◆ Requirement ◆
Using the abstract on irradiation creep in nuclear fuels, answer each question and mark each answer with its letter.
(a) By about what factor is the irradiation creep rate of carbide and nitride fuels lower than that of oxide fuel under comparable conditions?
(b) Up to what fission density has primary irradiation creep been observed?
(c) What stress range does the survey of steady-state creep rates for oxide fuel cover?

Abstract

This contribution gives a review of the experimental results and accompanying theoretical considerations. The mechanisms considered for irradiation creep are: relaxation of elastic stresses by fission spikes, promotion of dislocation slide by thermal spikes, preferential, stress-orientated nucleation of dislocation loops and preferential growth of dislocation loops. A survey over the irradiation creep rates attributed to steady-state creep shows▪irr ~ σ ·F for oxide fuel in the stress and fission rate ranges of σ = 10–50 MN/m2 and F = 3 × 1012–1 × 1014 f/cm3 ·s at burnups <3%. There seems to be a continuous increase of the irradiation creep rate of oxide fuels with increasing temperature. However, that increase cannot be directly interpreted through a thermally activated process. It seems that the irradiation creep rate will also depend on fuel porosity, on plutonium distribution in mechanically blended UO2-PUO2, but not substantially on the plutonium content per se. Some results were already given for carbide and nitride fuels, which show the irradiation creep rate to be lower by about a factor of 10 than for oxide fuel under comparable conditions. Primary irradiation creep has been observed up to (3–5) × 1019 f/cm3 and could prevail up to 1 × 1020 f/cm3.

◆ Data records ◆
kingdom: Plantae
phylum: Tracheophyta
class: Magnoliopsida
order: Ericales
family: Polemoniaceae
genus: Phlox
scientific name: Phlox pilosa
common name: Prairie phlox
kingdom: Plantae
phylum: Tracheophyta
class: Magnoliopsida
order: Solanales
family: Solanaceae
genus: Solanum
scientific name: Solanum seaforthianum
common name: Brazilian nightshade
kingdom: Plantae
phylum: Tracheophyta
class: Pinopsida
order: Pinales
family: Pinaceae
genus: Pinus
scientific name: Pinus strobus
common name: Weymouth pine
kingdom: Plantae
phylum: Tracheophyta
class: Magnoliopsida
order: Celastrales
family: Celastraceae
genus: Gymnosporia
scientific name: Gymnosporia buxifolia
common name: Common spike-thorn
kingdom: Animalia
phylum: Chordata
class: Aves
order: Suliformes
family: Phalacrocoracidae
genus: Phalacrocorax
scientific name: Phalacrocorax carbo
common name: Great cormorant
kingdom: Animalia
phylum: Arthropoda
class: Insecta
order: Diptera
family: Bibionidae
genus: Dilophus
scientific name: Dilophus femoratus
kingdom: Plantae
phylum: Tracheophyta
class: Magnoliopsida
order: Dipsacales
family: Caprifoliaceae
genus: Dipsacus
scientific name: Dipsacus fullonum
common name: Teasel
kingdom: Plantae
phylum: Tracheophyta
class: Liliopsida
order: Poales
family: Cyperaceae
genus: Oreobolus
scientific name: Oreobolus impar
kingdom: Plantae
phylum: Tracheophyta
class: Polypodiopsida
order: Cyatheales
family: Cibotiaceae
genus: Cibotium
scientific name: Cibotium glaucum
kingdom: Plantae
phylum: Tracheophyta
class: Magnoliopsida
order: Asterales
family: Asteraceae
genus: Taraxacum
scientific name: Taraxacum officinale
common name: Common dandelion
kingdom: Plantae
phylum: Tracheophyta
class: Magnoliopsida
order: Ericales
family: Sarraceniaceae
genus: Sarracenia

◆ Output of the task ◆
(a) About a factor of 10.
(b) (3–5) × 10^19 f/cm3.
(c) 10–50 MN/m2.